> Quoted passage:
=== Begin Enclosure ===

GDP-based recession indicator index. The plotted value for each date is based solely on the GDP numbers that were publicly available as of one quarter after the indicated date, with 2020:Q4 the last date shown on the graph. With the exception of the the end of the 2020 recession, shaded regions represent the NBER’s dates for recessions, which dates were not used in any way in constructing the index. The indicated end to the 2020 recession comes from the algorithm described in Chauvet and Hamilton (2005).

The NBER Business Cycle Dating Committee has yet to issue an official declaration that the recession has ended. I view our mechanical dating procedure as a useful complement to the NBER announcements. Usually (but not always), the algorithm would reach a decision before the NBER issued an official statement. But there are two more important benefits to providing a purely mechanical assessment. First, some might wonder whether this determination of stages of the business cycle is just a matter of subjective judgment. Our statistical approach views recessions as real objective events that we can measure, a development that helps researchers model and characterize business-cycle dynamics. Second, there is always a potential concern that subjective judgments could be influenced by political factors or ideological preconceptions. For example, the NBER determined that the 1990-91 recession ended in March of 1991. But it did not issue this announcement until December of 1992, after the presidential election. It turns out in this case that our algorithm would have been even slower than NBER, waiting to make a call until the 1992:Q4 GDP numbers were released. The reason that our algorithm, like the NBER Business Cycle Dating Committee, was very slow to reach a final conclusion in that episode was that the initial numbers for 1992 GDP were substantially lower than the revised estimates that were subsequently reported. Our algorithm thus provides reassurance that the dates that economists rely on are not influenced by ideological factors.

=== End Enclosure ===

> Questions on the material:
A - Summarize the recession-dating passage in two sentences.
B - Reproduce the portion of the recession-dating passage that begins at the words "GDP-based recession indicator" and stops after "and Hamilton (2005).".
None of the records is needed here.

> Extracted data:
=== Begin Enclosure ===

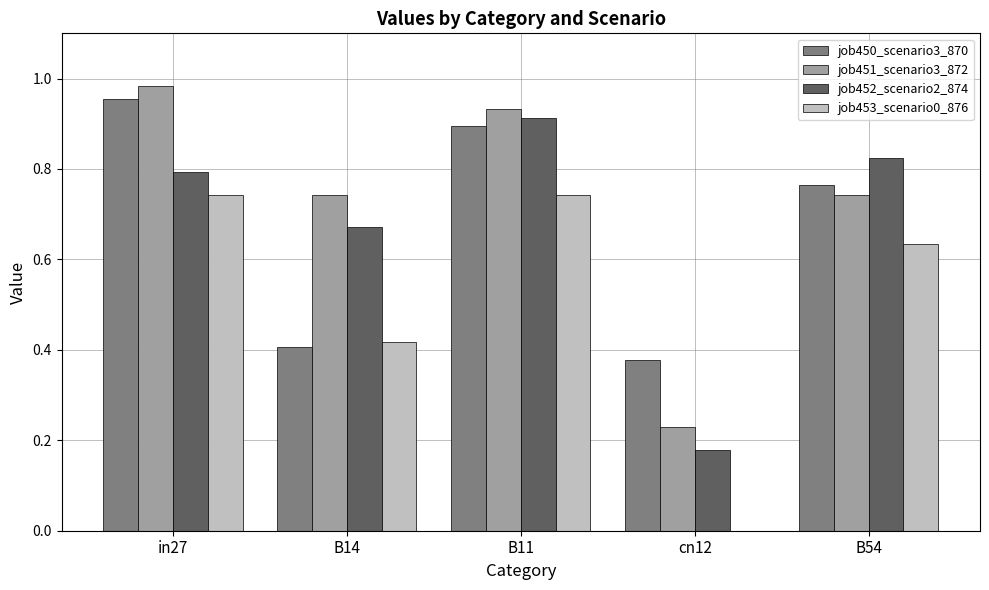

What is the sum of all job453_scenario0_876 values?

2.5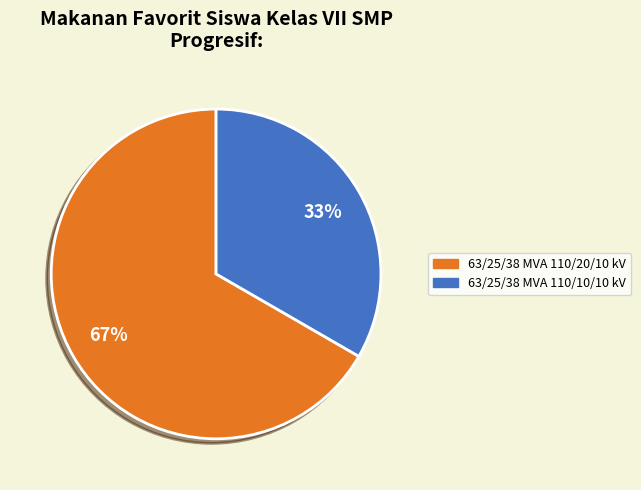

The 63/25/38 MVA 110/20/10 kV slice represents 67% of the pie. True or false?

True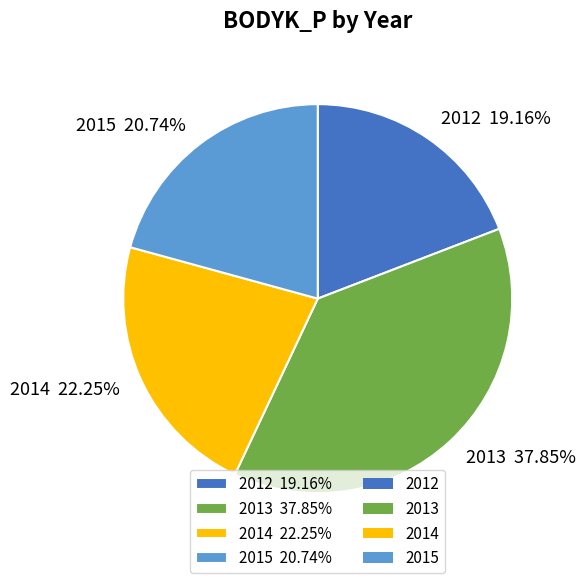

Which slice is the smallest?

2012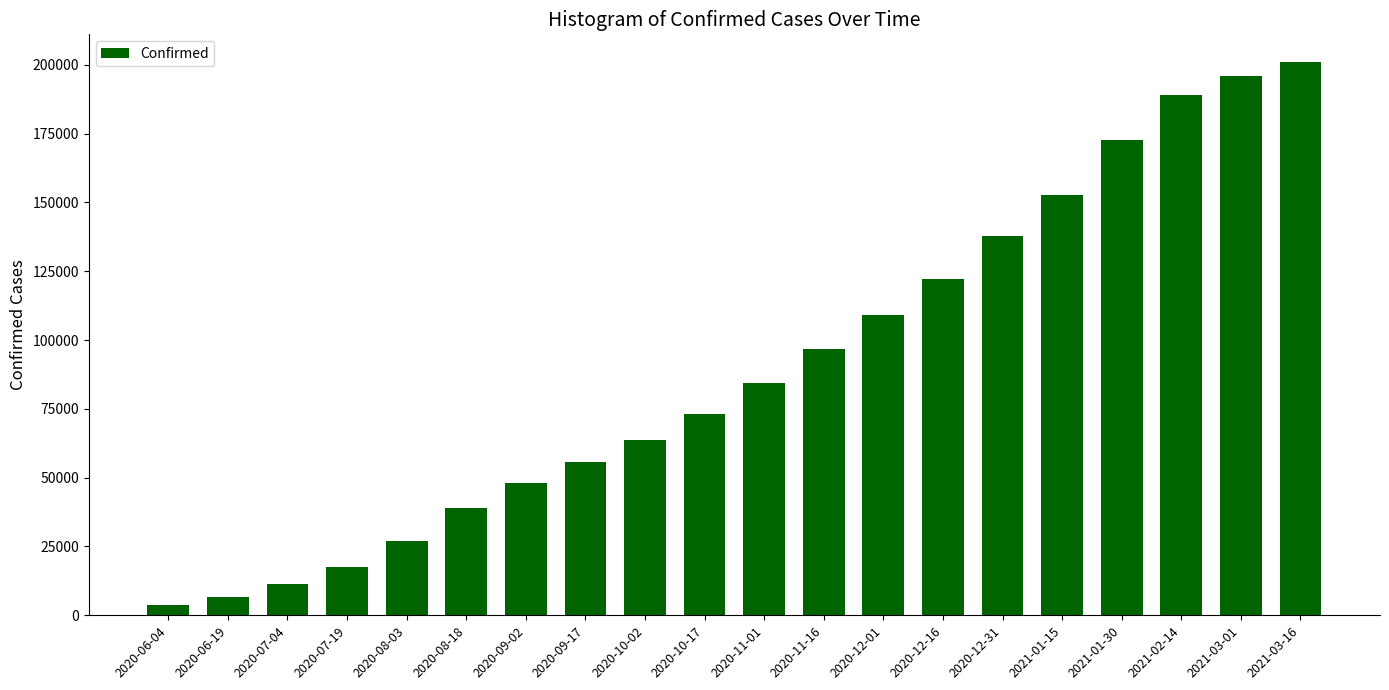

What is the sum of all values?

1807483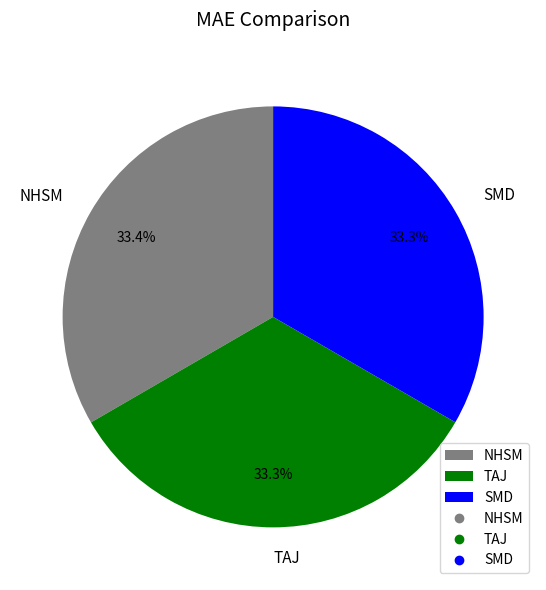

Does any single category account for the majority?

No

=== End Enclosure ===

> Answer section:
A - The recession-dating passage describes a GDP-based recession indicator index built only from the GDP figures publicly available one quarter after each date, with shaded regions that mostly show NBER recession dates not used in constructing it. It presents this mechanical dating procedure as a complement to NBER announcements that treats recessions as objective, measurable events and offers reassurance that the dates economists rely on are not influenced by political or ideological factors.

B -
GDP-based recession indicator index. The plotted value for each date is based solely on the GDP numbers that were publicly available as of one quarter after the indicated date, with 2020:Q4 the last date shown on the graph. With the exception of the the end of the 2020 recession, shaded regions represent the NBER’s dates for recessions, which dates were not used in any way in constructing the index. The indicated end to the 2020 recession comes from the algorithm described in Chauvet and Hamilton (2005).